Son conseil à celles et ceux qui hésitent à s’installer à Montréal ou ailleurs ? “Installez-vous quelque part où il y a du développement à faire ! Il y a tellement d’endroits au Québec qui cherchent des gens et qui ont beaucoup à offrir : de l’immobilier pas cher, du terrain à construire, de l’espace. Pourquoi se battre pour rester quelque part où tout est saturé ?”

“Il faut aussi suivre le flot de la vie…”
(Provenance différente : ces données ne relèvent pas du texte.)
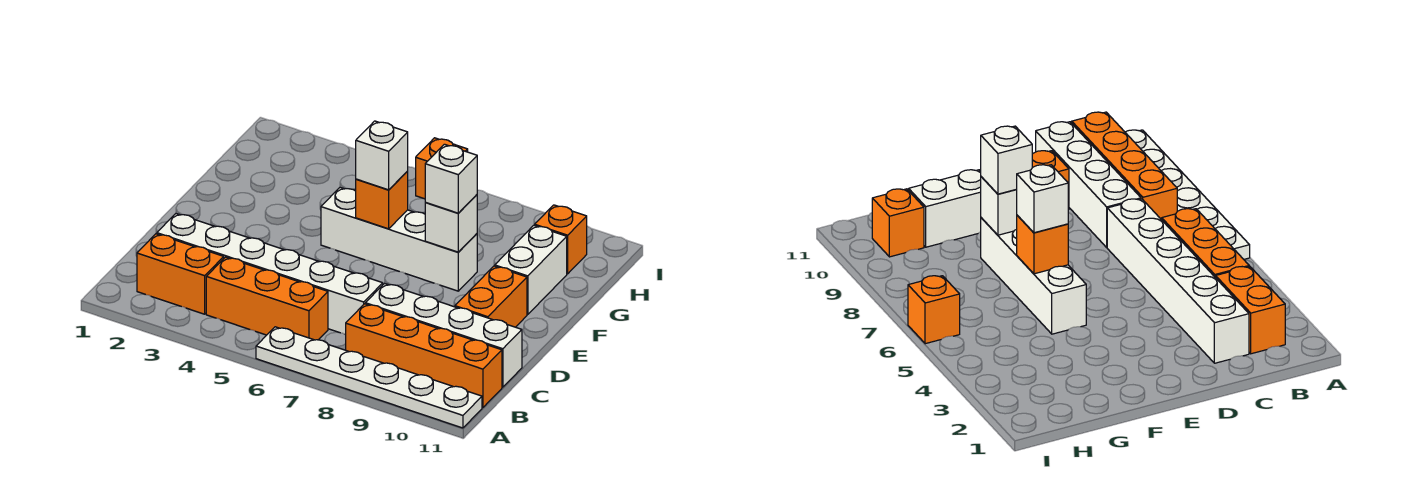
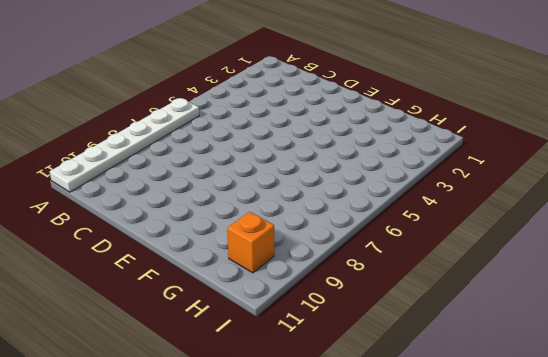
none -> orange brick B2:B3 level 1
none -> orange brick B4:B6 level 1
none -> orange brick B8:B11 level 1

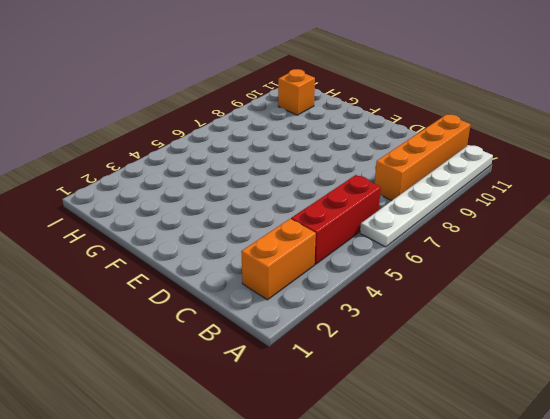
red brick B4:B6 level 1 -> orange brick B4:B6 level 1
none -> white brick C2:C7 level 1
none -> white brick C8:C11 level 1
none -> orange brick D10:E10 level 1

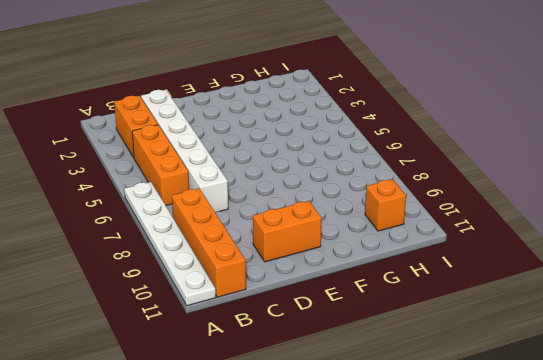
none -> white brick C8:C11 level 1
none -> white brick F5:F8 level 1
none -> white brick F10:G10 level 1

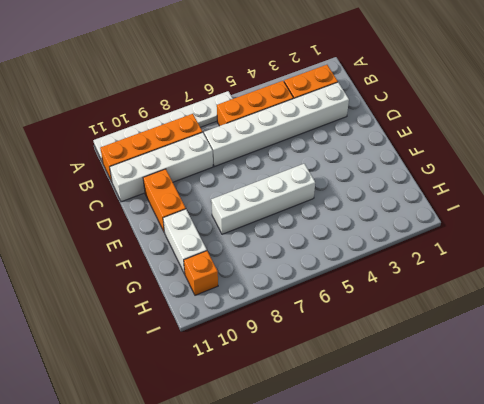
none -> orange brick I6 level 1
none -> orange brick F6 level 2
none -> white brick F8 level 2

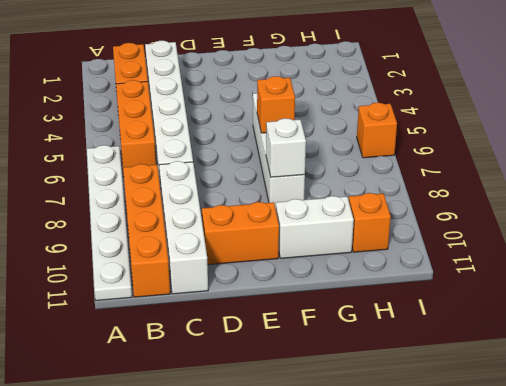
none -> white brick F6 level 3
none -> white brick F8 level 3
Cécile Lazartigues-Chartier, pour sa part, a vécu presque deux ans à Parc Angus, dans l’arrondissement de Rosemont–La Petite-Patrie. C’est lorsqu’elle a eu son deuxième enfant qu’elle a décidé de quitter Montréal. “Les loyers commençaient à augmenter et la qualité de vie était devenue une priorité pour moi”, lance simplement la consultante en interculturel qui vit désormais à l’Ouest de l’île dans une maison, à Dorval. “On est proches du Saint-Laurent, il y a le train, une bonne bibliothèque, beaucoup d’activités culturelles et sportives, de nombreux espaces verts : c’était parfait pour élever une petite famille.”

Crédit : Ville de Dorval
Crédit : Ville de Dorval

D’après elle, la toute proche banlieue de Montréal peut être un excellent compromis si l’on veille bien aux besoins de chacun des membres de la famille. “Il faut faire attention au besoin des parents aussi (sorties culturelles, lieux du travail, etc). Pour nous, cela a été parfait avec nos enfants jusqu’à leur secondaire : une grande maison avec une chambre d’amis pour nos visiteurs et un jardin nous permettant d’avoir un potager modeste. Après, les besoins et les priorités changent !”, confie Cécile qui ne regrette pas un instant son choix. “Il faut aussi suivre le flot de la vie… avec des besoins, des envies et des enjeux différents.”

En mars 2018, le Consulat général de France à Québec précisait que 75% des Français résident à Québec ou dans les communes environnantes. Enfin, les Français relevant de la circonscription de Québec sont répartis entre la Mauricie (6%), la Gaspésie – Bas St Laurent (5,6%), et le Saguenay (5%). À noter qu’aucune donnée de ce type n’est encore disponible sur le site du Consulat général de France à Montréal.